I can’t bring my father back more than half a century after he is gone, but I can think about how he held my hand as a young girl, walking down 41st Street in Miami Beach every night in the winter months when we lived in Florida because he could not stand the cold of Philadelphia.

It was our special time together, our after dinner walk when he would smoke part of his one cigar a day and I would inhale the aroma because it meant time with him. We’d pass by Nathan’s which served hot dogs and beer and he would tell me to turn my head the other way because there were men sitting at the bar who had been drinking and using bad language. Not that my father was any saint, believe me. I sometimes wondered why I even loved him given the way he behaved when he was on one of his binges or the fact that I knew he loved my mother with all his heart but cheated on her anyway.

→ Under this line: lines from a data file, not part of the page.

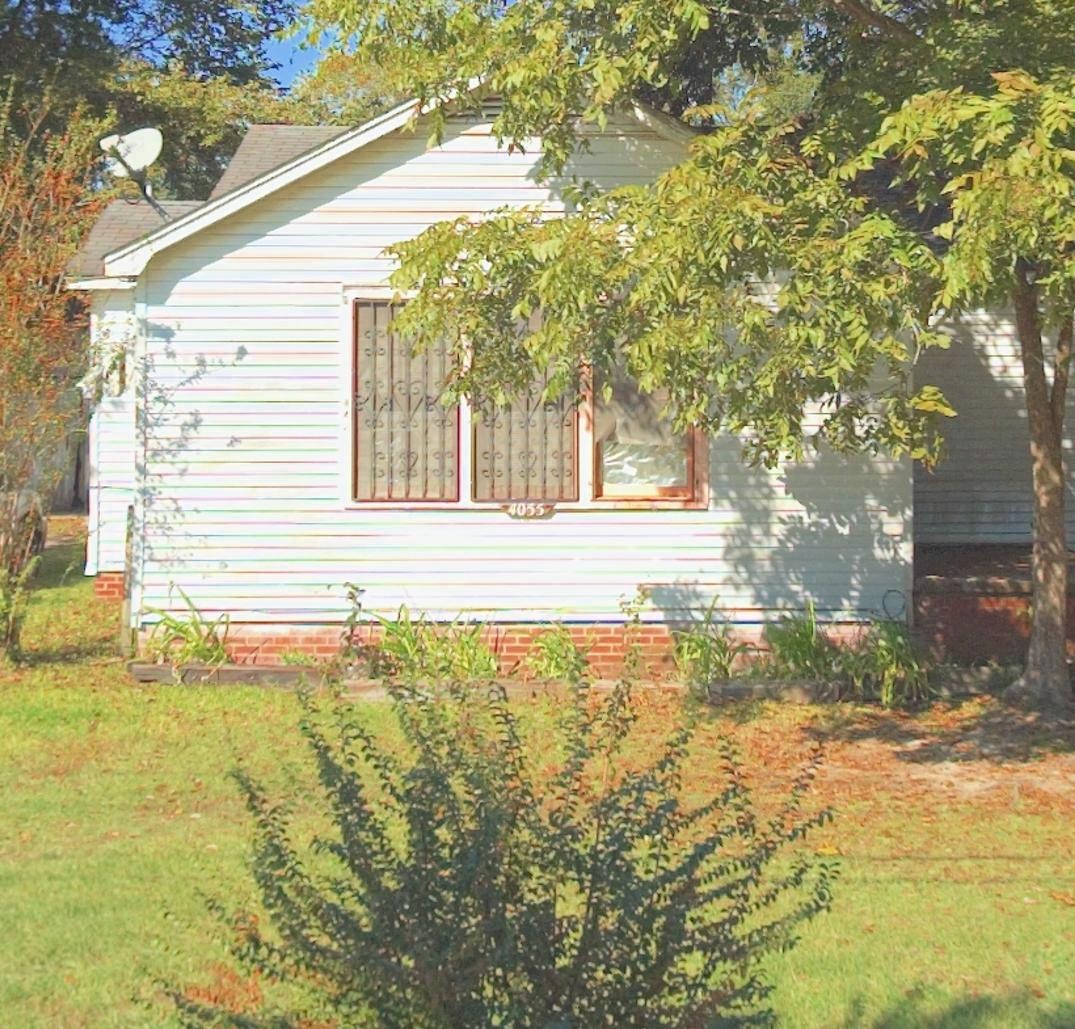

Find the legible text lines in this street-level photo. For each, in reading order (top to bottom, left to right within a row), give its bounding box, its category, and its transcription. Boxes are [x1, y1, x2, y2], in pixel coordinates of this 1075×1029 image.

[505, 500, 546, 518] StreetNumber: 4055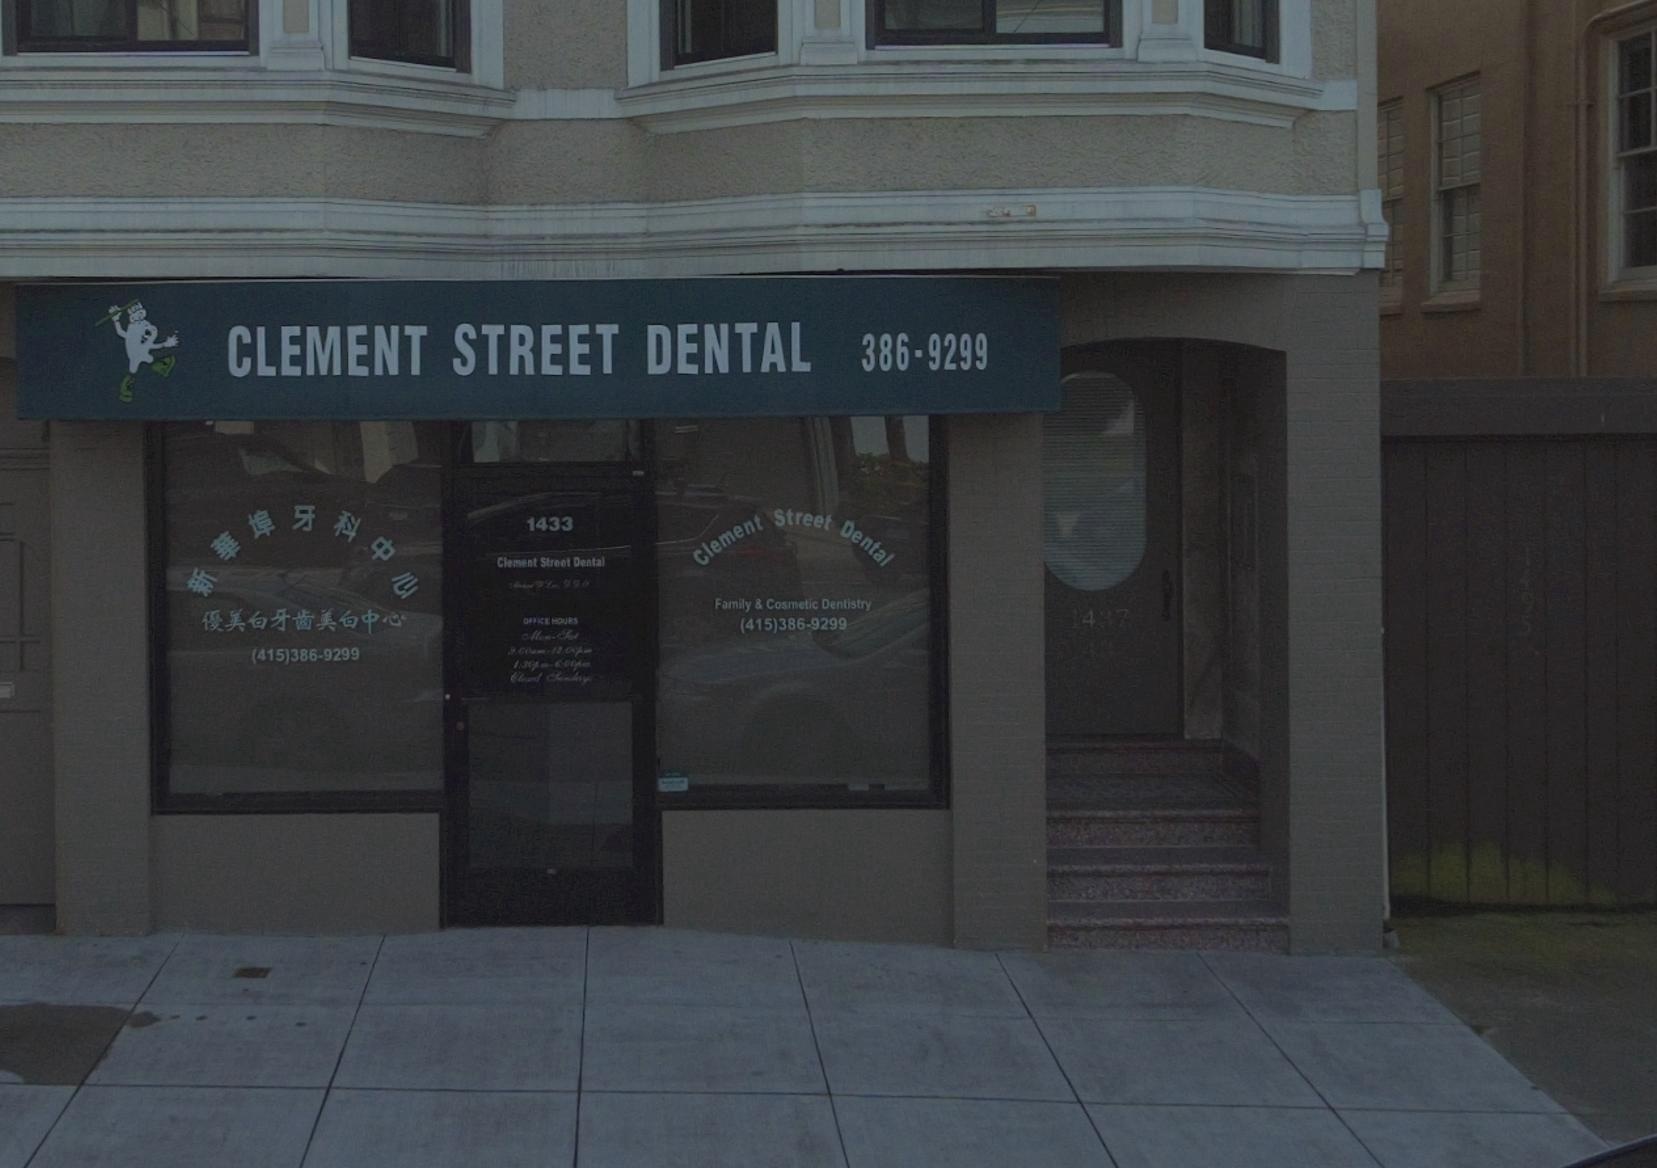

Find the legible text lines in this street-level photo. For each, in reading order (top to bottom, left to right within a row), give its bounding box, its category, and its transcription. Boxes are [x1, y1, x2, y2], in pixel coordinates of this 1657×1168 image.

[226, 321, 813, 379] BusinessName: CLEMENT STREET DENTAL
[859, 330, 990, 372] None: 386-9299
[526, 515, 575, 533] StreetNumber: 1433
[690, 506, 897, 570] BusinessName: Clement Street Dental
[496, 556, 606, 569] BusinessName: Clement Street Dental
[713, 597, 872, 613] None: Family & Cosmetic Dentistry
[522, 616, 579, 626] None: OFFICE HOURS
[737, 616, 848, 635] None: (415)386-9299
[1071, 606, 1130, 631] StreetNumber: 1437
[251, 647, 361, 666] None: (415)386-9299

When she died – and she was the saint in the family, the kindest, most thoughtful, caring woman I have ever known – a part of him died with her, a large part, and he never recovered which is what led to his drunken choking on a piece of steak in a fine restaurant and being left to die like a dog in a men’s room. This big hero of a man who never finished high school but ended up president of the Philadelphia Businessmen’s Society, this man who adored his little girl even though I wore glasses and thought of myself as gawky and ugly and no one much cared that I was smart, except for my teachers and my father who believed in me without reservation and spoke to me like an adult.

Loving a parent is the first lesson in unconditional love. Whatever your situation at home is this holiday season, please, please hold someone close, share a meal with someone you need to forgive, take food to a family in need. Make it count. You never know when the phone might ring and even if you can’t remember who was on the other end, you will never forget the split second when you got the chilling news that there would be a hole in your life that could never be filled, an emptiness without cure.

Make this holiday count, please.

BLAME IT ON THE BANKS

SINCE one thing we don’t love unconditionally - and these days don’t love even with conditions - are banks, we take twisted pleasure in sharing a report by Tim Quinson that appeared in Bloomberg Green’s Good Business column this week.

Quinson cites a study by the Sierra Club and the Centre for American Progress that found eight of the biggest US banks and ten of the country’s largest asset managers finance about two billion tons of carbon dioxide emissions based on their year-end disclosures for 2020. That’s about one percent less than what Russia produced. Those emissions, Quinson said, equal what 432 million passenger vehicles driven for one year would produce. Or as the writer put it: “If the financial services industry was a country, it would rank as the world’s fifth largest emitter of greenhouse gases.”

Just one more reason not to love banks along with long lines, poor customer service and the ever-widening gap between interest rates earned and paid. But the real fear among those who study financing trends worldwide and look into what those trends mean for the future is that on the current path, the funding of industries and manufactured goods and supplies dependent upon fossil fuels will fuel such climate disaster that recovery, when possible, will be so costly that at some point it will slow the economy and lead to the worst recession in history.

Meantime, the cost of lithium ion derived from nickel has risen more than 200 percent in a year as the demand for batteries and growth in the electric vehicle industry continues to climb.